The honest interpretation is that the accruals effect has migrated to smaller stocks in the 2016-2026 regime. In Sloan’s original 1962-1991 sample, accruals worked on value-weighted large-cap portfolios — it was a large-cap effect. In the post-2016 regime, it appears to be a smaller-stock earnings-quality effect, consistent with the Green-Hand-Zhang 2017 factor zoo literature that shows the accrual anomaly has shifted toward less liquid segments of the market. One plausible mechanism: large-cap stocks have dense analyst coverage that has learned to price the accruals distinction cleanly, while smaller stocks remain mispriced by the same heuristic that Sloan originally identified.

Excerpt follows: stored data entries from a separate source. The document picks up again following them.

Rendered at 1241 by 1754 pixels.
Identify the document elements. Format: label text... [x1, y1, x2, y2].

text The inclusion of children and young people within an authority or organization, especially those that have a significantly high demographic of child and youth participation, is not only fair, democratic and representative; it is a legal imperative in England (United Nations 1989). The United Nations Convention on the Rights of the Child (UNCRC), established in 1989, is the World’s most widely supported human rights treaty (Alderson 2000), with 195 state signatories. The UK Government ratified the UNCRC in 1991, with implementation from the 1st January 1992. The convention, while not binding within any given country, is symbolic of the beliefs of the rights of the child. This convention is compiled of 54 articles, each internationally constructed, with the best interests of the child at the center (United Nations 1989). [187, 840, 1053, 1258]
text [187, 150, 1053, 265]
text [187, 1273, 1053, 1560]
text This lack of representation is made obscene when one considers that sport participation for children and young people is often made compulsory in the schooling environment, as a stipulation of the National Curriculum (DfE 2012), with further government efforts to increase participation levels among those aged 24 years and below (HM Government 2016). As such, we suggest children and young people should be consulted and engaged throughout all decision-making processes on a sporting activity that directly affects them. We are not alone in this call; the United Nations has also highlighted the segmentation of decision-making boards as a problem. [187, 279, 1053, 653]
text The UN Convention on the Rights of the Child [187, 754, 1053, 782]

By the pre-registered rubric, the primary is FAILED. A reader who uses a decision rule of “any specification has to clear significance” would call this REPLICATED, because two of four do. Nullberg’s rubric is specifically the primary spec, so the headline is FAILED — but the page reports every sensitivity in full so the reader can apply their own standard.

Comparative picture across five verdicts

Paper	Factor class	Primary mean	i.i.d. t	NW t	Verdict	Shape
MAX, Bali et al. 2011	Lottery	-1.80%	-2.57	-2.18	Failed	Sign inverted
Momentum, JT 1993	Trend	-0.13%	-0.16	-0.26	Failed	Decayed to null
Profitability, Novy-Marx 2013	Quality	+0.50%	+0.93	+1.05	Failed	Underpowered, below canonical
Value, FF 1992	Value	+1.70%	+2.82	+1.94	Replicated	Regime-driven, 2022 rebound
Accruals, Sloan 1996	Earnings quality	+0.88%	+1.85	+1.74	Failed	Primary at canonical; EW sensitivities replicate

Five verdicts, five distinct shapes. The rubric has now produced four FAILED and one REPLICATED, and within the four FAILEDs there are four economically different failure modes.

Reproducibility

Script: scripts/verdicts/sloan_1996_accruals.py
Results JSON: scripts/verdicts/sloan_1996_accruals.results.json
Monthly LS CSVs: ..._primary.csv, ..._sensA.csv, ..._sensB.csv, ..._sensC.csv

What we will track from here

This verdict enters the archive as failed and is reviewed when at least one of the following happens:

A forward extension of the sample pushes the primary i.i.d. t above 2 at the current point estimate. At +0.88% per month and the current std, approximately 40 additional monthly observations would do it.
A small-cap-tilted or size-neutral specification shows whether the migration-to-smaller-stocks hypothesis is real. A 2×3 size × accruals sort is a natural next test.
The original Sloan balance-sheet accruals definition, computed by hand from balance-sheet changes, produces a materially different result.

Bibliography

Sloan, Richard G. “Do Stock Prices Fully Reflect Information in Accruals and Cash Flows about Future Earnings?” The Accounting Review 71(3), 1996, pp. 289-315. Paper
Hribar, Paul, and Daniel W. Collins. “Errors in Estimating Accruals: Implications for Empirical Research.” Journal of Accounting Research 40(1), 2002, pp. 105-134. Paper — the cash-flow-statement definition used for this verdict.
Newey, Whitney K., and Kenneth D. West. “A Simple, Positive Semi-Definite, Heteroskedasticity and Autocorrelation Consistent Covariance Matrix.” Econometrica 55(3), 1987, pp. 703-708. HAC estimator used for the Newey-West t-statistics.